=== Information shown ===

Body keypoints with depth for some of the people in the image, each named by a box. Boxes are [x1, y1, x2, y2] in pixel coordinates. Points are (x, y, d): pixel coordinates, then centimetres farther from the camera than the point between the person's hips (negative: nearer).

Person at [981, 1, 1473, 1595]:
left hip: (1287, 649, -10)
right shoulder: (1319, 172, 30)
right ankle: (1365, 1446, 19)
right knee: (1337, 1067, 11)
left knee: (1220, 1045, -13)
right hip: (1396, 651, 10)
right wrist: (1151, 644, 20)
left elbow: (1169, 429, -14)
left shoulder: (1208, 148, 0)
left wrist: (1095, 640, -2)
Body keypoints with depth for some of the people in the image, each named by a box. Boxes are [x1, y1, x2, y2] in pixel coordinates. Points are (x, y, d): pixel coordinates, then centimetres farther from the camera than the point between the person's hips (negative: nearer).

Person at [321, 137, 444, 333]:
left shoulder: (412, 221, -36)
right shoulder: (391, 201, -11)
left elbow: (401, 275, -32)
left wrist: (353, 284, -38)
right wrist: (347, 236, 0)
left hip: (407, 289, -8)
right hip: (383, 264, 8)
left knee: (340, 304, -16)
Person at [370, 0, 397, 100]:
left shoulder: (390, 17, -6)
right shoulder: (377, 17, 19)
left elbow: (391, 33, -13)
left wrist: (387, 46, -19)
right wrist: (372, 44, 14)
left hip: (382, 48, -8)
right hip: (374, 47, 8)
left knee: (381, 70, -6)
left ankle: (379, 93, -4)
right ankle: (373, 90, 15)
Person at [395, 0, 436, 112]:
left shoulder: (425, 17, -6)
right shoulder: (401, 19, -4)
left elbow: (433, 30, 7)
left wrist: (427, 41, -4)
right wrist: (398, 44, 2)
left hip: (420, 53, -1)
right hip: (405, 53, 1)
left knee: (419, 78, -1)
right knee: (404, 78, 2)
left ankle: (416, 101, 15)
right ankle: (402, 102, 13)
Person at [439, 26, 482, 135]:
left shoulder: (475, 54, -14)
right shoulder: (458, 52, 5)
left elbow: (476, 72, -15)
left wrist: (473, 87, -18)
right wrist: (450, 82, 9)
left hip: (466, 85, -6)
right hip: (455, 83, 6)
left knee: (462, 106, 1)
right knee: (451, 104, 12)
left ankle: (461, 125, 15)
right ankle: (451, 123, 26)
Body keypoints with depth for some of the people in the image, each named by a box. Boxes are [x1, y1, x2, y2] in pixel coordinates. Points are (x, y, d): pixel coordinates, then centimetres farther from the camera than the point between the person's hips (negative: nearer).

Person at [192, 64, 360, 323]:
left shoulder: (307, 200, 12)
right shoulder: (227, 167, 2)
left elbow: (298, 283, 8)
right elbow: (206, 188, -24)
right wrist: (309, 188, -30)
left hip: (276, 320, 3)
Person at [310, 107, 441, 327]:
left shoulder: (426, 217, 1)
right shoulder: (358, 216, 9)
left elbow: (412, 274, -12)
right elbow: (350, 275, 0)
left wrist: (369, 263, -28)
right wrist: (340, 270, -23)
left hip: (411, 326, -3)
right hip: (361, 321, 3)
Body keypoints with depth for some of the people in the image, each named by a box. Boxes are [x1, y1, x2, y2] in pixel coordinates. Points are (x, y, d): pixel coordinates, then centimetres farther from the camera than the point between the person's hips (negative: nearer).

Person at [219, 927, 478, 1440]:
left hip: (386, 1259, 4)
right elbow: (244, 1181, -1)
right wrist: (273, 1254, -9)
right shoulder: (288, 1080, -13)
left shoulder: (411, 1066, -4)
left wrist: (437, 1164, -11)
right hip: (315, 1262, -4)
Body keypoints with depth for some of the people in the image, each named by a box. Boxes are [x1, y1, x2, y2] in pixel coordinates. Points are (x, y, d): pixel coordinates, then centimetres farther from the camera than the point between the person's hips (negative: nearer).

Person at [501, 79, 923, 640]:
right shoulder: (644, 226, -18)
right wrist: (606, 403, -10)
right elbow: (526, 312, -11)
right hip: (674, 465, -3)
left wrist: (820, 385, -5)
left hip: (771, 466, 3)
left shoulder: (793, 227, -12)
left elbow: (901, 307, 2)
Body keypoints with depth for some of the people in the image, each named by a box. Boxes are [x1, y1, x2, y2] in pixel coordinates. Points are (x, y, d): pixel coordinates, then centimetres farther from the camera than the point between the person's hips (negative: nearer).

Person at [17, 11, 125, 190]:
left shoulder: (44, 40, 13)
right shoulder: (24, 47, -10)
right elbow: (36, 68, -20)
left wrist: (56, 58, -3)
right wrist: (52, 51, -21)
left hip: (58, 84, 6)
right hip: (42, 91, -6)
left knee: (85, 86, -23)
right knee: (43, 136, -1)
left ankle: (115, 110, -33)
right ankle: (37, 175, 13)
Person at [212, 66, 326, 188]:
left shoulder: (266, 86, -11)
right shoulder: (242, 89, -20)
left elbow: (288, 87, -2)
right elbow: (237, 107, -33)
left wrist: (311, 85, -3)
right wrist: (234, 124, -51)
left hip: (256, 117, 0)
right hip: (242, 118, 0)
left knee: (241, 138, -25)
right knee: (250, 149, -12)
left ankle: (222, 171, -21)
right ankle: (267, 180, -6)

===

Every line from the line containing "right shoulder: (358, 216, 9)" through the line containing "right hip: (361, 321, 3)" in the records above must be retyped exactly. Leave out the rest.

right shoulder: (358, 216, 9)
left elbow: (412, 274, -12)
right elbow: (350, 275, 0)
left wrist: (369, 263, -28)
right wrist: (340, 270, -23)
left hip: (411, 326, -3)
right hip: (361, 321, 3)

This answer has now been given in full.